■ **任务清单**:
• A. 请抄录埃利亚松介绍文本中从“INTERNI. The Magazine”到“今为止在中国的最大规模个展。”的部分,一字不改。
• B. 在埃利亚松介绍文本中,埃利亚松运用哪些媒介进行创作?
• C. 请续写埃利亚松北京个展的介绍文本,从最后一句之后接着写。

━━ 选定文本

INTERNI. The Magazine of Interiors and Contemporary Design

道隐无名:埃利亚松的艺术,需要你一起完成

无论是什么样的艺术,
有一点是非常基础的,
艺术需要人,需要观众,
人们也需要艺术。
—— 奥拉维尔·埃利亚松

作为一位涉猎广泛的视觉艺术家,奥拉维尔·埃利亚松(Olafur Eliasson)在世界各地重要博物馆举办的个展为他赢得了广泛的赞誉。他运用装置、绘画、雕塑、摄影和电影等媒介进行创作,为世界多个城市的公共空间创作了著名装置。如今,埃利亚松终于来到了北京,举办迄今为止在中国的最大规模个展。

━━━━
━━ 数据列表

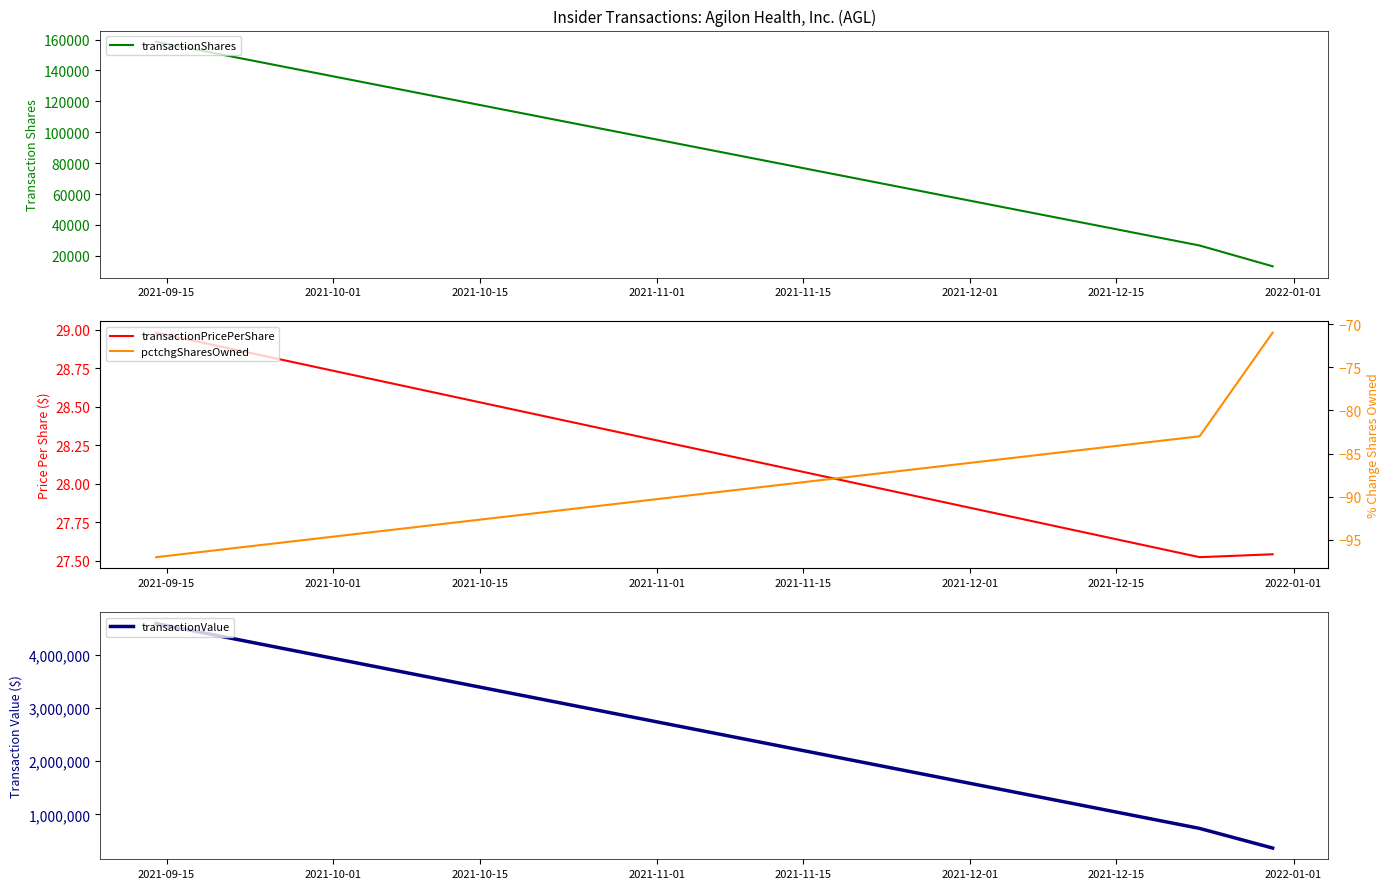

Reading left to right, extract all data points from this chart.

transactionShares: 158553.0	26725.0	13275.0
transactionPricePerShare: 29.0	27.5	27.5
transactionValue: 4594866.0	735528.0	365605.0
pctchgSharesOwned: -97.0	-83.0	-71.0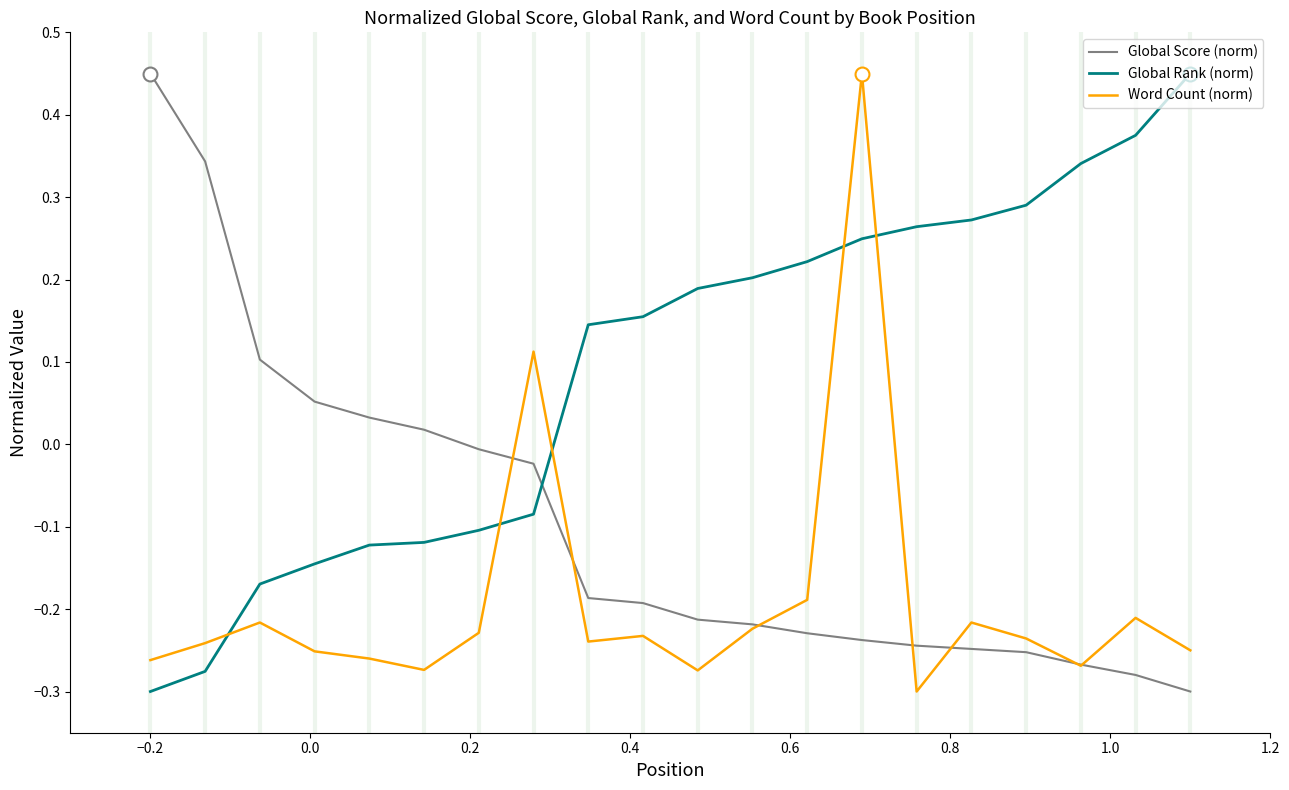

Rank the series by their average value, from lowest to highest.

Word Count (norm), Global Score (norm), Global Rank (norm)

━━━━

■ **任务答案**:
• A.
INTERNI. The Magazine of Interiors and Contemporary Design

道隐无名:埃利亚松的艺术,需要你一起完成

无论是什么样的艺术,
有一点是非常基础的,
艺术需要人,需要观众,
人们也需要艺术。
—— 奥拉维尔·埃利亚松

作为一位涉猎广泛的视觉艺术家,奥拉维尔·埃利亚松(Olafur Eliasson)在世界各地重要博物馆举办的个展为他赢得了广泛的赞誉。他运用装置、绘画、雕塑、摄影和电影等媒介进行创作,为世界多个城市的公共空间创作了著名装置。如今,埃利亚松终于来到了北京,举办迄今为止在中国的最大规模个展。

• B. 装置、绘画、雕塑、摄影和电影。

• C.
▲ 奥拉维尔·埃利亚松。51岁的埃利亚松年生于丹麦,成长于冰岛,就读于丹麦皇家艺术学院。1995年在柏林成立了自己的工作室,此工作室如今已经发展到约90 名成员的规模,囊括了艺术史学家、专业技术人员、建筑师、档案管理员、程序员以及厨师等多元背景的专业人士。

这些作品是关于颜色、时间、感知、空间、运动的思考,更是关于水、雾、光、电的呈现,不仅体现埃利亚松对于艺术和技术的诠释,也表达了他对自然和生态的关注。此次展览在红砖美术馆的园林、圆厅和8个展厅同时呈现一系列大型沉浸式装置及纸上作品。

▲ 埃利亚松专门为红砖空间特别创作的新作《道隐无名》(2018)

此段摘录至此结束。